== Data extracts ==

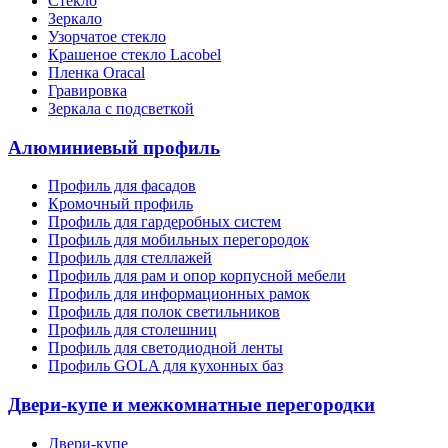
Стекло
Зеркало
Узорчатое стекло
Крашеное стекло Lacobel
Пленка Oracal
Гравировка
Зеркала с подсветкой
Алюминиевый профиль
Профиль для фасадов
Кромочный профиль
Профиль для гардеробных систем
Профиль для мобильных перегородок
Профиль для стеллажей
Профиль для рам и опор корпусной мебели
Профиль для информационных рамок
Профиль для полок светильников
Профиль для столешниц
Профиль для светодиодной ленты
Профиль GOLA для кухонных баз
Двери-купе и межкомнатные перегородки
Двери-купе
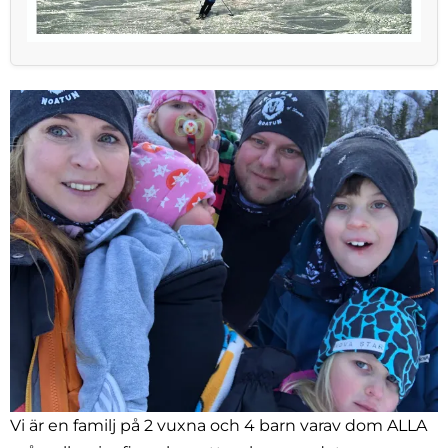
Vi är en familj på 2 vuxna och 4 barn varav dom ALLA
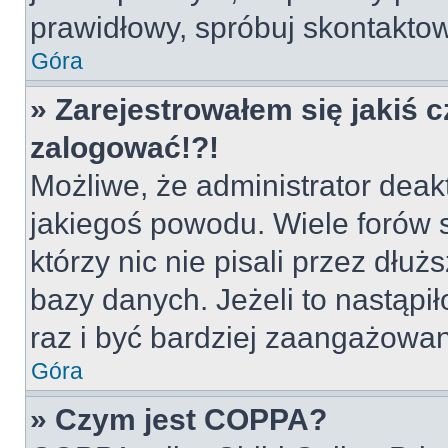
prawidłowy, spróbuj skontaktow
Góra
» Zarejestrowałem się jakiś c
zalogować!?!
Możliwe, że administrator deak
jakiegoś powodu. Wiele forów
którzy nic nie pisali przez dłu
bazy danych. Jeżeli to nastąpił
raz i być bardziej zaangażowa
Góra
» Czym jest COPPA?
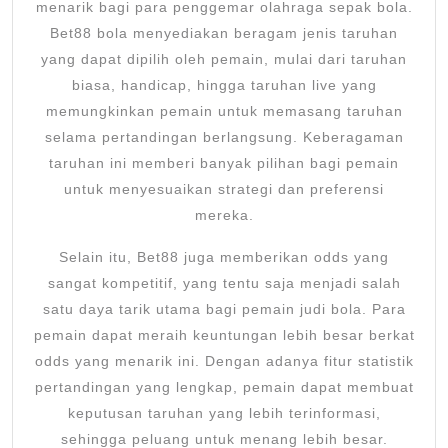
menarik bagi para penggemar olahraga sepak bola.
Bet88 bola menyediakan beragam jenis taruhan
yang dapat dipilih oleh pemain, mulai dari taruhan
biasa, handicap, hingga taruhan live yang
memungkinkan pemain untuk memasang taruhan
selama pertandingan berlangsung. Keberagaman
taruhan ini memberi banyak pilihan bagi pemain
untuk menyesuaikan strategi dan preferensi
mereka.
Selain itu, Bet88 juga memberikan odds yang
sangat kompetitif, yang tentu saja menjadi salah
satu daya tarik utama bagi pemain judi bola. Para
pemain dapat meraih keuntungan lebih besar berkat
odds yang menarik ini. Dengan adanya fitur statistik
pertandingan yang lengkap, pemain dapat membuat
keputusan taruhan yang lebih terinformasi,
sehingga peluang untuk menang lebih besar.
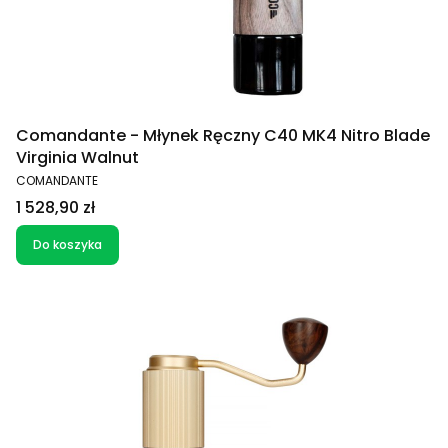
Comandante - Młynek Ręczny C40 MK4 Nitro Blade
Virginia Walnut
PRODUCENT
COMANDANTE
Cena
1 528,90 zł
Do koszyka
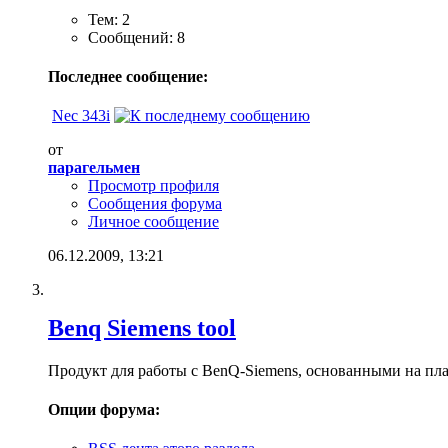
Тем: 2
Сообщений: 8
Последнее сообщение:
Nec 343i
от
парагельмен
Просмотр профиля
Сообщения форума
Личное сообщение
06.12.2009,
13:21
Benq Siemens tool
Продукт для работы с BenQ-Siemens, основанными на пл
Опции форума:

===

[What you will do]
Identify each line in the records above that contains the word "dapat" and copy those lines, treating uppercase and lowercase as different.

[Response area]
yang dapat dipilih oleh pemain, mulai dari taruhan
pemain dapat meraih keuntungan lebih besar berkat
pertandingan yang lengkap, pemain dapat membuat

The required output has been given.